━━━ DATA FOR PROCESSING
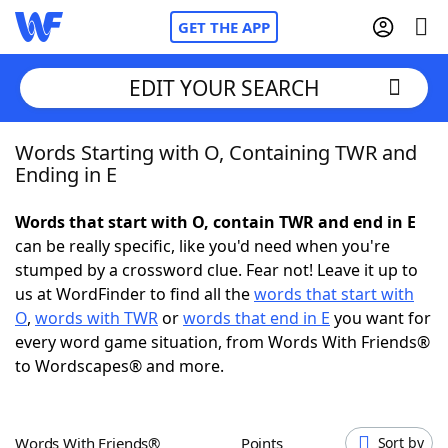
GET THE APP
EDIT YOUR SEARCH
Words Starting with O, Containing TWR and
Home
Ending in E
Words With Friends
Cheat
Words that start with O, contain TWR and end in E
can be really specific, like you'd need when you're
NYT Crossplay Cheat
stumped by a crossword clue. Fear not! Leave it up to
us at WordFinder to find all the
words that start with
Scrabble
Helpers
O
,
words with TWR
or
words that end in E
you want for
every word game situation, from Words With Friends®
to Wordscapes® and more.
Today's NYT Games
Hints & Answers
Word Games
Helpers
Words With Friends®
Points
Sort by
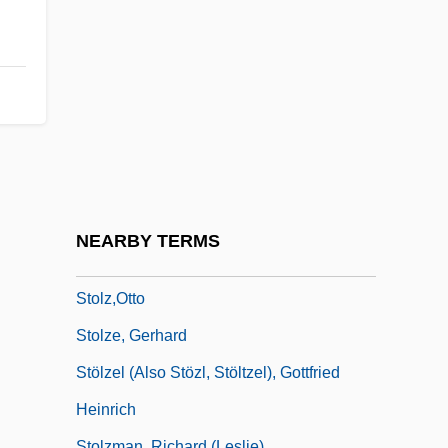
Stolz, Mary 1920-2006
Stolz, Mary 1920-2006 (Mary Slattery
Stolz)
Stolz, Robert (Elisabeth)
Stolz, Teresa
Stolz, Teresa (1834–1902)
Stolz, Teresa (real Name, Teresina
NEARBY TERMS
Stolzová)
Stolz,Otto
Stolze, Gerhard
Stölzel (also Stözl, Stöltzel), Gottfried
Heinrich
Stolzman, Richard (Leslie)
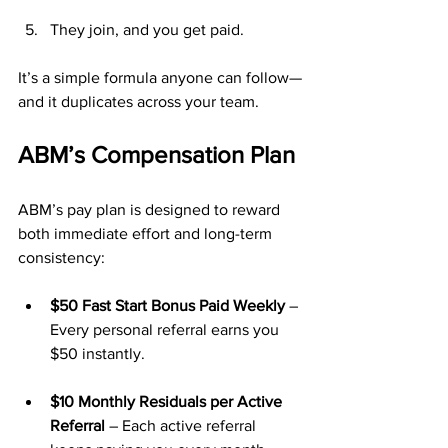
They join, and you get paid.
It’s a simple formula anyone can follow—
and it duplicates across your team.
ABM’s Compensation Plan
ABM’s pay plan is designed to reward 
both immediate effort and long-term 
consistency:
$50 Fast Start Bonus Paid Weekly
 – 
Every personal referral earns you 
$50 instantly.
$10 Monthly Residuals per Active 
Referral
 – Each active referral 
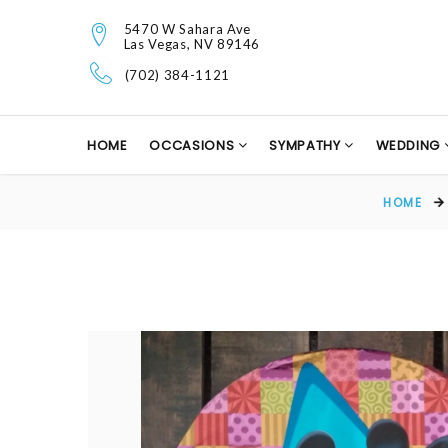
5470 W Sahara Ave
Las Vegas, NV 89146
(702) 384-1121
HOME
OCCASIONS
SYMPATHY
WEDDING
HOME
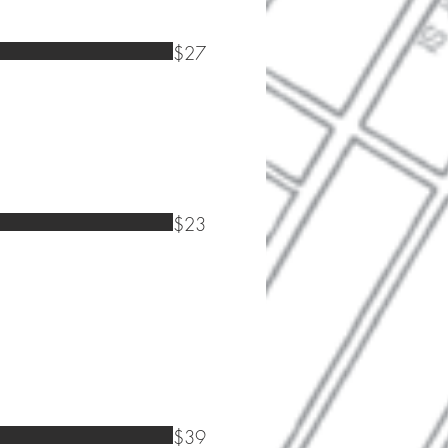
$27
$23
$39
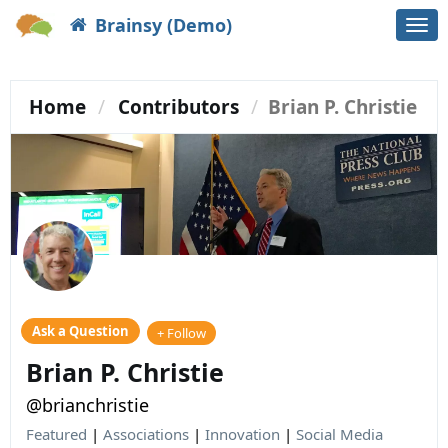
Brainsy (Demo)
Togg
navi
Home
Contributors
Brian P. Christie
Ask a Question
+ Follow
Brian P. Christie
@brianchristie
Featured
|
Associations
|
Innovation
|
Social Media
━━━━━━
ASSIGNED TASK
Skipping the pictures, transcribe each line above exactly as it appears.

EXERCISE OUTPUT
GET THE APP
EDIT YOUR SEARCH
Words Starting with O, Containing TWR and
Home
Ending in E
Words With Friends
Cheat
Words that start with O, contain TWR and end in E
can be really specific, like you'd need when you're
NYT Crossplay Cheat
stumped by a crossword clue. Fear not! Leave it up to
us at WordFinder to find all the
words that start with
Scrabble
Helpers
O
,
words with TWR
or
words that end in E
you want for
every word game situation, from Words With Friends®
to Wordscapes® and more.
Today's NYT Games
Hints & Answers
Word Games
Helpers
Words With Friends®
Points
Sort by
Stolz, Mary 1920-2006
Stolz, Mary 1920-2006 (Mary Slattery
Stolz)
Stolz, Robert (Elisabeth)
Stolz, Teresa
Stolz, Teresa (1834–1902)
Stolz, Teresa (real Name, Teresina
NEARBY TERMS
Stolzová)
Stolz,Otto
Stolze, Gerhard
Stölzel (also Stözl, Stöltzel), Gottfried
Heinrich
Stolzman, Richard (Leslie)
They join, and you get paid.
It’s a simple formula anyone can follow—
and it duplicates across your team.
ABM’s Compensation Plan
ABM’s pay plan is designed to reward 
both immediate effort and long-term 
consistency:
$50 Fast Start Bonus Paid Weekly
 – 
Every personal referral earns you 
$50 instantly.
$10 Monthly Residuals per Active 
Referral
 – Each active referral 
5470 W Sahara Ave
Las Vegas, NV 89146
(702) 384-1121
HOME
OCCASIONS
SYMPATHY
WEDDING
HOME
$27
$23
$39
Brainsy (Demo)
Togg
navi
Home
Contributors
Brian P. Christie
Ask a Question
+ Follow
Brian P. Christie
@brianchristie
Featured
|
Associations
|
Innovation
|
Social Media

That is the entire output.